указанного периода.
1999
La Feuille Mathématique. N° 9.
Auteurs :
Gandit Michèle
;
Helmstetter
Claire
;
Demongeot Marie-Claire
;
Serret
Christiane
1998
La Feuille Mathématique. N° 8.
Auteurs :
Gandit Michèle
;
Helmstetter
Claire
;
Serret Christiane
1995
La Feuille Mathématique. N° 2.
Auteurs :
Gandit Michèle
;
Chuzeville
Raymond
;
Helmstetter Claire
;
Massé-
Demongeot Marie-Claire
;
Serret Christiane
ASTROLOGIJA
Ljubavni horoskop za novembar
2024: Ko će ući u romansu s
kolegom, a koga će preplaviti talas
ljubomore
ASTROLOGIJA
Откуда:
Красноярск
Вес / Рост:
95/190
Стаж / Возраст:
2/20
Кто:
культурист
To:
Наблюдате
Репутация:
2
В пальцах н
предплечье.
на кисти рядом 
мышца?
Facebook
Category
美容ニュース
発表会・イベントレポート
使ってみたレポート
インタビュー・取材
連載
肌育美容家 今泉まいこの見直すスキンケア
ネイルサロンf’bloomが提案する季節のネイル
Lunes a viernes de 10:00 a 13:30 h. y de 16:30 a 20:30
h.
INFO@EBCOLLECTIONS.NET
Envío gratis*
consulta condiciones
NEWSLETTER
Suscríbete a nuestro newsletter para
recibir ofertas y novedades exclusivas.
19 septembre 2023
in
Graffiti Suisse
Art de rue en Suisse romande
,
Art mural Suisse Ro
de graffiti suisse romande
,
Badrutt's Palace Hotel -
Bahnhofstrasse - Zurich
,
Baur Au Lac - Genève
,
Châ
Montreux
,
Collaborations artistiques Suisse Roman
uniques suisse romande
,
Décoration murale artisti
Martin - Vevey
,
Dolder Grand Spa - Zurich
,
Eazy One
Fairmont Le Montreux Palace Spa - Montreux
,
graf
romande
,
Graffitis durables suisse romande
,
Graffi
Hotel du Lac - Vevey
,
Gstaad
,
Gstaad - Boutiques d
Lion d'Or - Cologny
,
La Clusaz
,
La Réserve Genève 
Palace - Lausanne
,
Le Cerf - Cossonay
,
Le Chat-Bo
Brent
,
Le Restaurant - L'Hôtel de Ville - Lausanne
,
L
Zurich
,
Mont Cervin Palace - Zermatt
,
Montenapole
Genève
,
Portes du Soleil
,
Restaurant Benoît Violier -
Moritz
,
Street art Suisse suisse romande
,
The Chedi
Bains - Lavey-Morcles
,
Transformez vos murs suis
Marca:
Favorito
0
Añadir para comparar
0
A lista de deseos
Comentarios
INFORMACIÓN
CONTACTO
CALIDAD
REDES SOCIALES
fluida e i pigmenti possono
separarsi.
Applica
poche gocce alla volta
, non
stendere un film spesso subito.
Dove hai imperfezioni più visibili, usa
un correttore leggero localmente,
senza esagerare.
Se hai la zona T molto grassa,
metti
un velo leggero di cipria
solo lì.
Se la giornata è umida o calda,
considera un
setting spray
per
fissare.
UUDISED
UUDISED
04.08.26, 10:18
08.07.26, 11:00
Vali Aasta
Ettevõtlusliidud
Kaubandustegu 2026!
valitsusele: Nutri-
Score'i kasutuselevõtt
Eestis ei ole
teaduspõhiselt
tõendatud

- _Exercise objective_
Retype the material word for word, from its beginning through the line containing "stendere un film spesso subito.", including that line.

- _Response_
указанного периода.
1999
La Feuille Mathématique. N° 9.
Auteurs :
Gandit Michèle
;
Helmstetter
Claire
;
Demongeot Marie-Claire
;
Serret
Christiane
1998
La Feuille Mathématique. N° 8.
Auteurs :
Gandit Michèle
;
Helmstetter
Claire
;
Serret Christiane
1995
La Feuille Mathématique. N° 2.
Auteurs :
Gandit Michèle
;
Chuzeville
Raymond
;
Helmstetter Claire
;
Massé-
Demongeot Marie-Claire
;
Serret Christiane
ASTROLOGIJA
Ljubavni horoskop za novembar
2024: Ko će ući u romansu s
kolegom, a koga će preplaviti talas
ljubomore
ASTROLOGIJA
Откуда:
Красноярск
Вес / Рост:
95/190
Стаж / Возраст:
2/20
Кто:
культурист
To:
Наблюдате
Репутация:
2
В пальцах н
предплечье.
на кисти рядом 
мышца?
Facebook
Category
美容ニュース
発表会・イベントレポート
使ってみたレポート
インタビュー・取材
連載
肌育美容家 今泉まいこの見直すスキンケア
ネイルサロンf’bloomが提案する季節のネイル
Lunes a viernes de 10:00 a 13:30 h. y de 16:30 a 20:30
h.
INFO@EBCOLLECTIONS.NET
Envío gratis*
consulta condiciones
NEWSLETTER
Suscríbete a nuestro newsletter para
recibir ofertas y novedades exclusivas.
19 septembre 2023
in
Graffiti Suisse
Art de rue en Suisse romande
,
Art mural Suisse Ro
de graffiti suisse romande
,
Badrutt's Palace Hotel -
Bahnhofstrasse - Zurich
,
Baur Au Lac - Genève
,
Châ
Montreux
,
Collaborations artistiques Suisse Roman
uniques suisse romande
,
Décoration murale artisti
Martin - Vevey
,
Dolder Grand Spa - Zurich
,
Eazy One
Fairmont Le Montreux Palace Spa - Montreux
,
graf
romande
,
Graffitis durables suisse romande
,
Graffi
Hotel du Lac - Vevey
,
Gstaad
,
Gstaad - Boutiques d
Lion d'Or - Cologny
,
La Clusaz
,
La Réserve Genève 
Palace - Lausanne
,
Le Cerf - Cossonay
,
Le Chat-Bo
Brent
,
Le Restaurant - L'Hôtel de Ville - Lausanne
,
L
Zurich
,
Mont Cervin Palace - Zermatt
,
Montenapole
Genève
,
Portes du Soleil
,
Restaurant Benoît Violier -
Moritz
,
Street art Suisse suisse romande
,
The Chedi
Bains - Lavey-Morcles
,
Transformez vos murs suis
Marca:
Favorito
0
Añadir para comparar
0
A lista de deseos
Comentarios
INFORMACIÓN
CONTACTO
CALIDAD
REDES SOCIALES
fluida e i pigmenti possono
separarsi.
Applica
poche gocce alla volta
, non
stendere un film spesso subito.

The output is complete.